A reference to the second bourgeois revolution in Spain (1820-23) which started on January 1, 1820 with a mutiny in the army directed by Rafael del Riego. It soon grew into a popular movement that swept the country. The revolution aimed at abolishing feudal relations in Spain. The Constitution of 1812 (see Note 142↑) which was abrogated in 1814 was reinstated. Some moderate reforms were adopted to liquidate the legal and administrative remnants of feudalism. However, an agrarian reform was not carried through, and this made the peasants withdraw from the revolution thereby facilitating its defeat. The revolution was suppressed by the Holy Alliance in October 1823 (see Note 135↓).
On May 2, 1808 a popular uprising against the French interventionists flared up in Madrid. It was brutally suppressed by the commander-in-chief of the French army in Spain, Murat.
In the eighteenth and nineteenth centuries Spain and her colonies were divided into 17 military districts directed by captain-generals (hence the name Captain-Generalships). As viceroys, they possessed supreme power, both civil and military.
Marx is referring to the period of feudal absolutist reaction which set in after Ferdinand VII's return from France to Spain in March 1814. These years were characterised by numerous army conspiracies, and by the impotence and instability of the Spanish Government. From 1814 to 1819, 24 ministries succeeded one another.
For the dynastic war of 1833-40 see Note 140↑.
A reference to the proclamation issued by generals O'Donnell and Dulce on July 1, 1854 after the mutiny of the Madrid garrison on June 28 with the aim of overthrowing San Luis' ministry and seizing power. On July 7 in Manzanares, La Mancha, the proclamation, known as the Manzanares programme was adopted. It envisaged the preservation of the monarchy, but the removal of the Court camarilla, the observance of the laws, formation of a national militia and other points. By adopting this programme O'Donnell and his followers sought to win the support of the masses.
"The Groats of Radetzky"—a reference to the Croatian border regiments stationed in the Military Border Area, a special militarily organised region of the Austrian Empire along the frontier with Turkey. They were used by the Austrian command to suppress the national liberation movements in the provinces, in Northern Italy in particular.
By the "Africans of Bonaparte" Marx means the Zouaves—French colonial troops first formed in 1830. Originally they were composed of Algerians and French colonists and later of Frenchmen only, while Algerians were formed into special - regiments of riflemen. They were notorious for their atrocities during the colonial wars in Algeria.
In November 1848 the troops commanded by Wrangel took part in the counter-revolutionary coup in Berlin and in the dissolution of the Prussian National Assembly.
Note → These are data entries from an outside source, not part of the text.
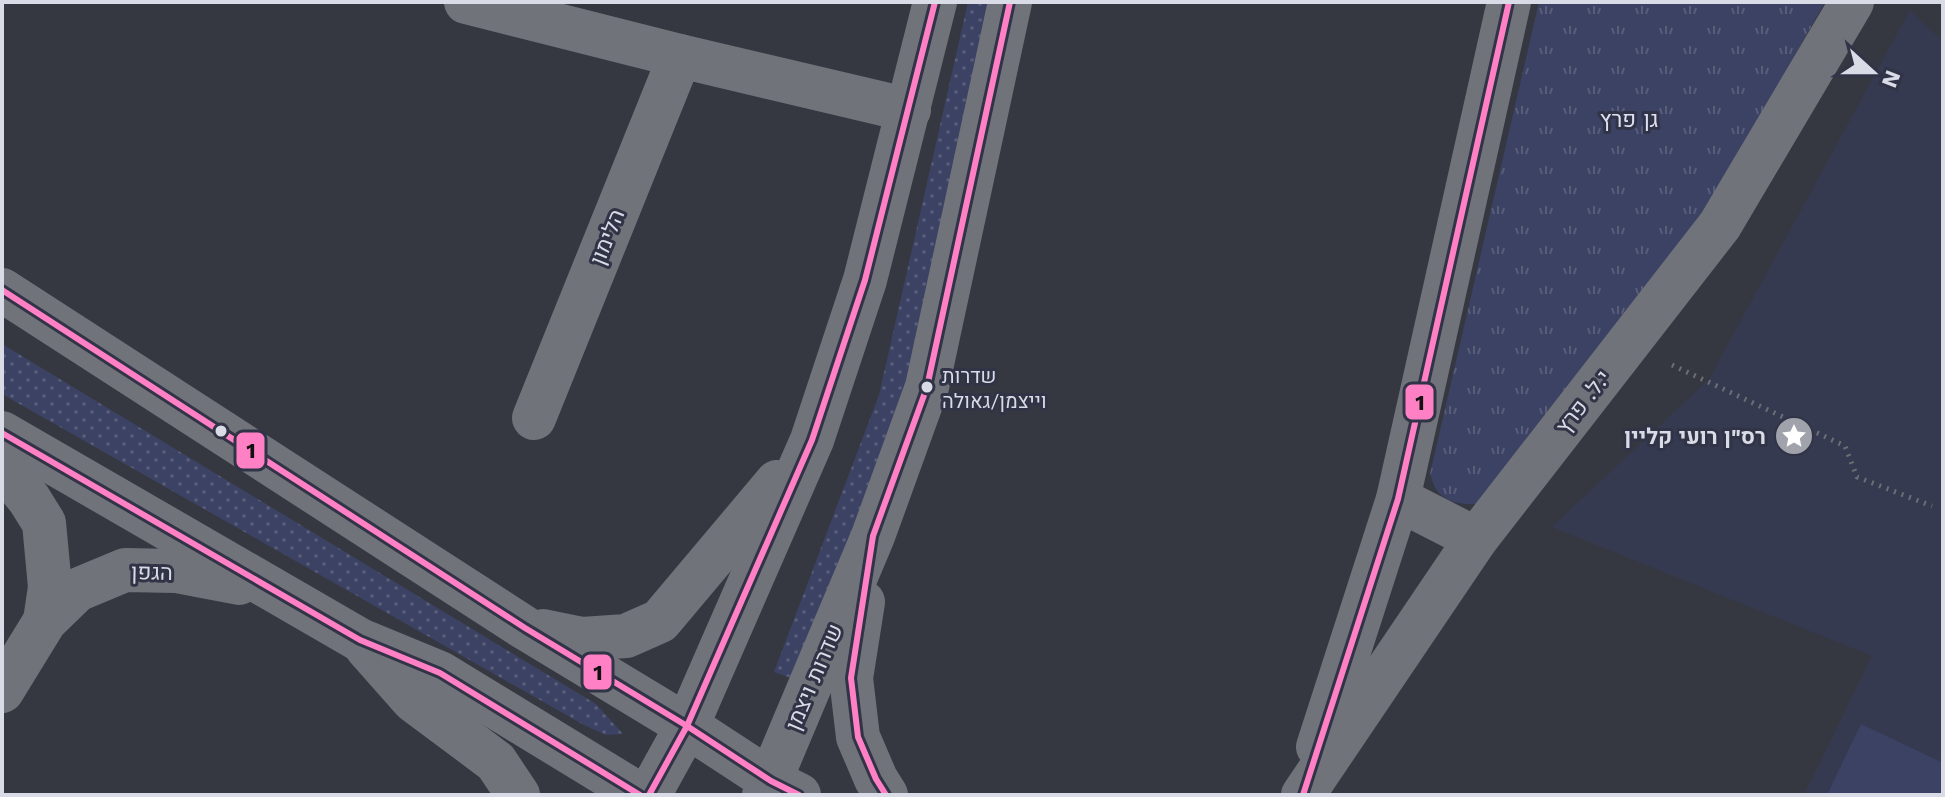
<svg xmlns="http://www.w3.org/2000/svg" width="1945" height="797" font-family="'Work Sans',Heebo,sans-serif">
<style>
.built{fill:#363a50}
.grass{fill:url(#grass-dots)}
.park{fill:url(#park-tufts)}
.garden{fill:#3c4264}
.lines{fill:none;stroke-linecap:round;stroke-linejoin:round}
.path{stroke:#6c6e75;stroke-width:5;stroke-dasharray:2 6;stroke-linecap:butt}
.street{stroke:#71737a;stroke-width:44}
.secondary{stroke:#71737a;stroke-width:44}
.bus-1-casing{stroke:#313446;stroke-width:12}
.bus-1{stroke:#ff80c5;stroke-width:6}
.bus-dot{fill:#d9dbe6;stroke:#313446;stroke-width:3}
.labels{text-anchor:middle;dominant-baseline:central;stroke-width:6;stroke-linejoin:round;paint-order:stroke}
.bus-label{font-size:20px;fill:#d9dbe6;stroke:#313446;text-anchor:start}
.park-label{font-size:22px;fill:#dde0f2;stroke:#313446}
.street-label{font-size:22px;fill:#d9dbe6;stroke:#313446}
.poi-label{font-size:22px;font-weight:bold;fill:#d9dbe6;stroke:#313446;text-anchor:end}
.line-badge{stroke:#313446;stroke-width:3}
.pale-badge-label{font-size:22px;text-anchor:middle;font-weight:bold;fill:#111}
</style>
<defs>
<pattern id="grass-dots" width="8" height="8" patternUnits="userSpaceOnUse" patternTransform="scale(2)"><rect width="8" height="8" fill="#3c4264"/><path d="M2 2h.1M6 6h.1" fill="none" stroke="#585d7a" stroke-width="1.8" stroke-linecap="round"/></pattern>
<pattern id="park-tufts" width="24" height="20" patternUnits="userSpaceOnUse" patternTransform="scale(2)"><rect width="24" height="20" fill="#3c4264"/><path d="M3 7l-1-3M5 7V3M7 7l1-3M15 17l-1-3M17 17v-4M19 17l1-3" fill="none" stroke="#585d7a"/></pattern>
</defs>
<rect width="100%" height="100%" fill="#363841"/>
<!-- built -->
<path class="built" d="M 1910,10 L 1943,42 L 1943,795 L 1804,795 L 1872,656 L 1552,527 L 1709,379 Z"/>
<!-- grass -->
<g class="grass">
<path d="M 968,2 L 989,2 L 897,425 L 794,679 L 774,672 L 879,395 Z"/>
<path d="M 2,344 L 596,704 L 623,734 L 606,735 L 584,725 L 2,394 Z"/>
</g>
<!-- park -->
<path class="park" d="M 1539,2 L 1825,2 L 1706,213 L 1488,503 C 1471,505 1451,506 1438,492 C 1434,488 1432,479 1430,474 Z"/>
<!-- garden -->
<path class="garden" d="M 1861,724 L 1943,763 L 1943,795 L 1827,795 Z"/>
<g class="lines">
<!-- path -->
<path class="path" d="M 1672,365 L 1845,446 L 1857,477 L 1932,506"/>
<!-- street -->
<g class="street">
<path d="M 466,2 L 680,56 L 909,110"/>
<path d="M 534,418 L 680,56"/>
<path d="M 1398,499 L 1476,539"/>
<path d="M 1318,747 L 1398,499 L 1509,2"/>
<path d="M 1303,795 L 1476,539 L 1720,225 L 1852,2"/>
</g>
<!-- secondary -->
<g class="secondary">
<path d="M 2,290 L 525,628 L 687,726 L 771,781 L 799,795"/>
<path d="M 2,433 L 360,640 L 440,673 L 640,795"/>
<path d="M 2,466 L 29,499 L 44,523 L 50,587 L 45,621"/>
<path d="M 863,602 L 851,678 L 858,737 L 876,779 L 886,795"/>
<path d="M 543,631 L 582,639 L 626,636 L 660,621 L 777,482"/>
<path d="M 367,648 L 413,700 L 496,762 L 518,795"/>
<path d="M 2,691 L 45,621 L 77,590 L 125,570 L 176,571 L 239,583"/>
<path d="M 649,795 L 687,726 L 812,440 L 865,280 L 935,2"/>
<path d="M 764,795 L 873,536 L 927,387 L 1010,2"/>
</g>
<defs>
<g id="bus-1">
<path d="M 2,290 L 525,628 L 687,726 L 771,781 L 799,795"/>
<path d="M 2,433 L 360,640 L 440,673 L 640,795"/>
<path d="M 649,795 L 687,726 L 812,440 L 865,280 L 935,2"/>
<path d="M 886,795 L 876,779 L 858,737 L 851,678 L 873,536 L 927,387 L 1010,2"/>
<path d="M 1303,795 L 1398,499 L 1509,2"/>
</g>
</defs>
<!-- bus-1 casing -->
<use href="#bus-1" class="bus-1-casing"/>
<!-- bus-1 -->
<use href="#bus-1" class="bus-1"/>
</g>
<!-- icons -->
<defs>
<symbol id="sight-disc" viewBox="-11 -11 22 22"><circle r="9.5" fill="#a0a2ac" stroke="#313446"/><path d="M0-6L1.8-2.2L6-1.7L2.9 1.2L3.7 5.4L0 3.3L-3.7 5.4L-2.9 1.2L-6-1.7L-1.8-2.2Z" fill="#fff"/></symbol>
</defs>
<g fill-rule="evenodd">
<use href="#sight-disc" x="1772" y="414" width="44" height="44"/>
</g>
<!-- markers -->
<g class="bus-dot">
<circle cx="927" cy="387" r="7"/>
<circle cx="221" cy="431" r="7"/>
</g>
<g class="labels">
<!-- bus labels -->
<g class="bus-label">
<text x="942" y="376">שדרות<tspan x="942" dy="25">וייצמן/גאולה</tspan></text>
</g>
<!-- park labels -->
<g class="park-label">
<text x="1629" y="119">גן פרץ</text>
</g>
<!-- street labels -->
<g class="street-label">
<text transform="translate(607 237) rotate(-68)">הלימון</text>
<text transform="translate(1583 402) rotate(-52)">י.ל. פרץ</text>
<text transform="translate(152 572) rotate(1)">הגפן</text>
<text transform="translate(814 677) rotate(-67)">שדרות ויצמן</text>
</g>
<!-- poi labels -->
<g class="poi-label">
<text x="1766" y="436">רס"ן רועי קליין</text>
</g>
</g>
<g class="line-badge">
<rect x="1404" y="383" width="31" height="38" rx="8" fill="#ff80c5"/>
<rect x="235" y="431" width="31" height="39" rx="8" fill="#ff80c5"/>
<rect x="582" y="653" width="31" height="38" rx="8" fill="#ff80c5"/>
</g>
<g class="pale-badge-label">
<text x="1420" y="410">1</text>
<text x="251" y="458">1</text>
<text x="598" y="680">1</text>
</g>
<!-- border -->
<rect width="1945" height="797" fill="none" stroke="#d9dbe6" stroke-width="8"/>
<!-- north arrow -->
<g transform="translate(1873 72) rotate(111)" stroke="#313446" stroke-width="6" paint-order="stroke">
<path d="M0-6L14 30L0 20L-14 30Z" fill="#d9dbe6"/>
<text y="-12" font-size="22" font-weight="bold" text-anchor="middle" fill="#d9dbe6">N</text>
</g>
</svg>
The troops included many men from Pomerania, Wrangel's homeland.
An allusion to the methods employed by Louis Bonaparte to win supporters while preparing the coup d'état of December 2, 1851. At the receptions and military reviews he held as President of the Republic at Satory and elsewhere, army officers and men were treated to sausages, cold meat and champagne (see Marx, The Eighteenth Brumaire of Louis Bonaparte, present edition, Vol. 11, pp. 150, 151, 179 and 180).